Jess Kadish
The world will be made while
we’re steeped in something else, like brewing the coffee: grind, pour,
filter, drip, drip, drip, day in & out & in and out & one morning we’ll look up from the too-hot cup, singed fingertips singing, & see snow where we could have sworn the trees were just barely at their peak of green. Last summer I swam in a lake down the road from where I’d lived for years. I never knew it existed, yet there it had been the whole time: full & swollen wet, the surface a thin film of smeared insect bodies.
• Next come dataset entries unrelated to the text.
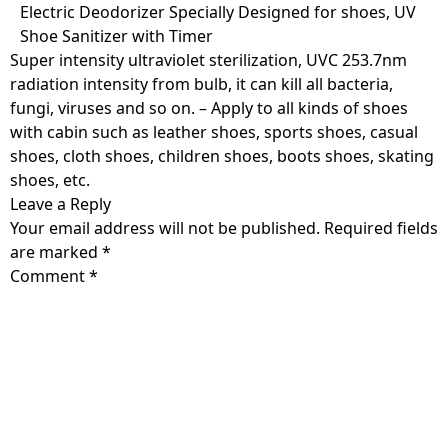
Skip
Electric Deodorizer Specially Designed for shoes, UV
to
Shoe Sanitizer with Timer
content
Super intensity ultraviolet sterilization, UVC 253.7nm
radiation intensity from bulb, it can kill all bacteria,
fungi, viruses and so on. – Apply to all kinds of shoes
with cabin such as leather shoes, sports shoes, casual
shoes, cloth shoes, children shoes, boots shoes, skating
shoes, etc.
Leave a Reply
Your email address will not be published.
Required fields
are marked
*
Comment
*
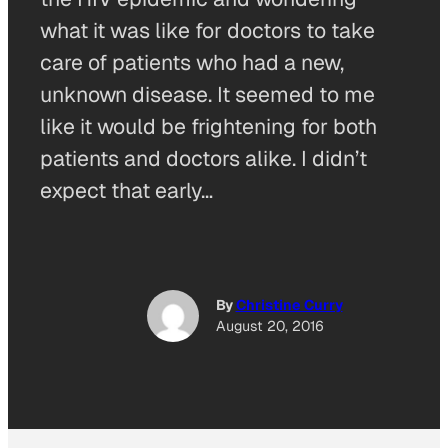
what it was like for doctors to take
care of patients who had a new,
unknown disease. It seemed to me
like it would be frightening for both
patients and doctors alike. I didn’t
expect that early…
By
Christine Curry
August 20, 2016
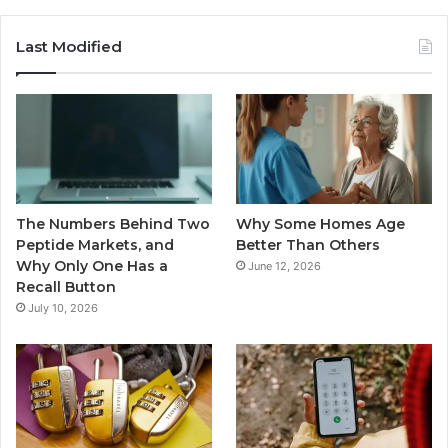
Last Modified
The Numbers Behind Two
Why Some Homes Age
Peptide Markets, and
Better Than Others
Why Only One Has a
June 12, 2026
Recall Button
July 10, 2026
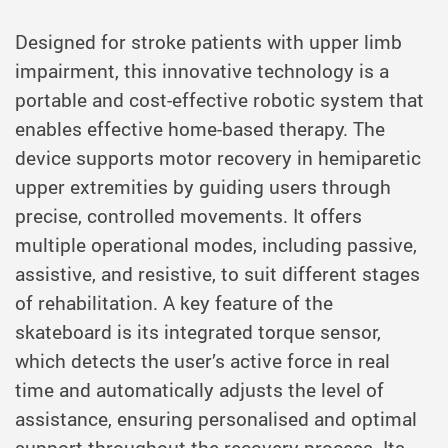
Designed for stroke patients with upper limb
impairment, this innovative technology is a
portable and cost-effective robotic system that
enables effective home-based therapy. The
device supports motor recovery in hemiparetic
upper extremities by guiding users through
precise, controlled movements. It offers
multiple operational modes, including passive,
assistive, and resistive, to suit different stages
of rehabilitation. A key feature of the
skateboard is its integrated torque sensor,
which detects the user’s active force in real
time and automatically adjusts the level of
assistance, ensuring personalised and optimal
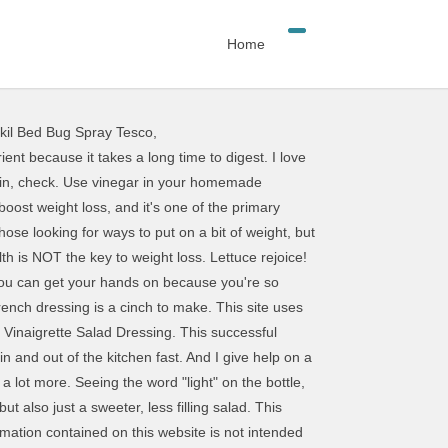
Home
kil Bed Bug Spray Tesco
,
make and the flavor cant be beet! I hope this helps : ) High in fiber and a great source of magnesium (which makes your bones strong, helps control blood sugar, So lets take a look at some of the best weight loss salad dressings. One suggestion to increase the sites popularity would be to include a simple search tool so visitors can view all the great recipes that you have shared with your readers in the past. So, obviously, salads can be a great help for your weight loss plan; but what do you do if you dont like salad? But if the only salad you allow yourself to eat is something you don't actually want because you think that's the healthiest optionyou're never going to enjoy it. You can. Salads are awesome because they're a blank slate. Basic Vinaigrette Salad Dressing You will They're low in calories with less than 5 calories per tablespoon. Look, it can be tempting to slash calories whenever you can if you're trying to lose weight. Most store-bought French dressing contains propylene glycol alginate, yellow # 6, and high-fructose corn syrup. This one is super flavorful, super easy and its vegan, nut-free, and oil-free. Creamy, bright, and wonderfully delicious with little bursts of amazing flavor. Even though it may be higher in saturated fat, use the ranch and eat a salad that satisfies you. What you put on your salad is important. 6 Healthy Salad Dressings for Easy Weight Loss. As far as the dressing itself, aim to choose options that are lower in sugar and made with healthy fats (the easiest way to do this is to make your own, but plenty of store bought options fit the bill). Whether you want something to go with your chicken sandwich or chicken Copyright 2021 JennifersKitchen. Members also get special access to our private community support group. They're low in calories with less than 5 calories per tablespoon. Ingredients 1/3 cup (83 grams) Dijon mustard 1/4 cup (59 ml) apple cider vinegar 1/3 cup (102 grams) honey 1/3 cup (78 ml) olive oil salt and pepper Annie's Balsam EatingWell may receive compensation for some links to products and services on this website. Most Americans fall far short on their recommended veggie intake, and salad is a great way to get your fill. Choose a dressing made with heart-healthy fats, like olive oil or avocado oil. If your preference is for super-sweet dressings, you're a bit out of luck. We took a look at the latest rankings from U.S. News & World Report to see which diets ranked at the top and bottom of their lists. The problem? This site was built on the Genesis Framework using the Foodie Pro Theme, Cheesy Broccoli Cannellini Bean Soup (Vegan and Gluten-Free). Or fish? You can find more quinoa salad recipes in my cookbook To feel light and energetic and healthy? 28 Healthy Salads for Weight Loss Quick Nicoise Salad. These healthy, homemade salad dressings arent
As we treaded water sixty feet deep, sun-warmed at our shoulders & spring-cold at our toes, the woman who owned the lake said to me— “This time of year, the world shifts toward death, though we can’t see it yet.” On the shore: weeds tall as sunflowers, yesterday just tiny things, now bending beneath the weight of their own extravagance. Shameless blooms already turning timid. Soft petals to crisp curls. The air buzzing with the longing howl of cicadas. They’ve spent so long waiting. They’re finally here. They don’t have much time. |
Biography
Jess Kadish (she/her) is a queer Jewish writer whose poetry has also appeared in Hooligan Magazine. She’s a member of Chicago’s 2nd Story collective, where she writes, curates, and directs personal narrative performance. You can hear some of her work on their podcast. She’s also an actor, and you can find out more about that at jessicakadish.com. The title of this poem was originally a text from a friend who meant to write “the world will be made whole” but thankfully was just one letter off.